Two days after the North’s July 4 ICBM test, which Trump had previously said “won’t happen,” he said he had “severe things” on his mind. 

And this week came the unnerving news that the US president told a senator that he was willing to go to war with the North. 

“If there’s going to be a war to stop him (North Korean leader Kim Jong-un), it will be over there (on the Korean Peninsula,)” Sen. Lindsey Graham said on a TV show. “If thousands die, they’re going to die over there. They’re not going to die over here -- and he’s (President Trump) told me that to my face.” 

A Fox News poll in July found 55 percent of Americans think the US should seek military options against the North and 68 percent said they were worried about a war with North Korea.
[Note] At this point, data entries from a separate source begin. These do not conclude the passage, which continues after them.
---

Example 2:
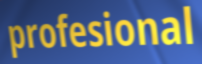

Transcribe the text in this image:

profesional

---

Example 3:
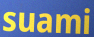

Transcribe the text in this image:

suami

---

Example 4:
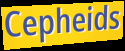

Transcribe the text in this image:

Cepheids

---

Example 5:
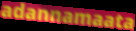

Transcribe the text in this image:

adannamaata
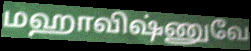
மஹாவிஷ்ணுவே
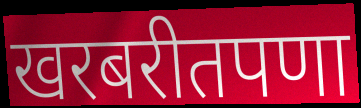
खरबरीतपणा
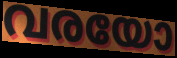
വരയോ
A Washington Post survey revealed a similar result, with 74 percent of respondents expressing concerns about the possibility of a “full-scale war” with the North and 66 percent saying the communist country poses a “direct threat” to US security. 

“I don’t know exactly what Trump’s policy on North Korea is,” said 28-year-old graduate student Ham Young-ku. “Sometimes he talks about military strikes and then suggests diplomacy. ... I just hope he won’t do something crazy.” 

In Seoul‘s National Assembly, conservative opponents of President Moon Jae-in are speaking up about South Korea being sidelined in US-led discussions on the North Korean issue, which is critical to the South’s national security. They wanted the president to cut short his scheduled vacation and return to work immediately, saying the security crisis the country is currently facing is the greatest since the end of World War II.

To be sure, much of the political rhetoric on the North is meant to criticize liberal President Moon -- whose recently unveiled peninsular peace initiative is “naive and unrealistic,” according to them -- not to offer an objective assessment of the country’s security conditions. 

Military experts here and abroad view the idea of the US carrying out a pre-emptive strike on the North, in particular without consulting South Korea, as far-fetched. 

The last time the US seriously considered attacking North Korea was in 1994 when then-Defense Secretary William J. Perry sought a “surgical strike” against the North’s nuclear reactor. He canceled the plan after concluding that it would escalate into a full-scale war that could lead to hundreds of thousands of civilian casualties. 

Even if the US were to proceed with a surprise military campaign -- like the one Trump conducted in Syria -- the allies have built “procedural safeguards” that can prevent Trump or any other US president from acting unilaterally, experts said. 

Under the current chain of command, the Combined Forces Command, the allies’ supreme command during the wartime, cannot engage in a military mission unless there is a prior agreement between the two countries’ military and political leaders.

“The United States’ unilateral pre-emptive strike against North Korea is impossible unless the US wants to completely destroy the South Korea-US alliance,” said Kim Yeol-su, an international politics professor at Sungshin Women’s University in Seoul. 

President Moon and top security officials in Seoul have said repeatedly that they will not let another war happen on the peninsula. 

In an effort to assuage the public again, Cheong Eui-yong, chief of the National Security Council, on Thursday revealed that the Seoul government had confirmed with the US, through many channels, that war would not break out.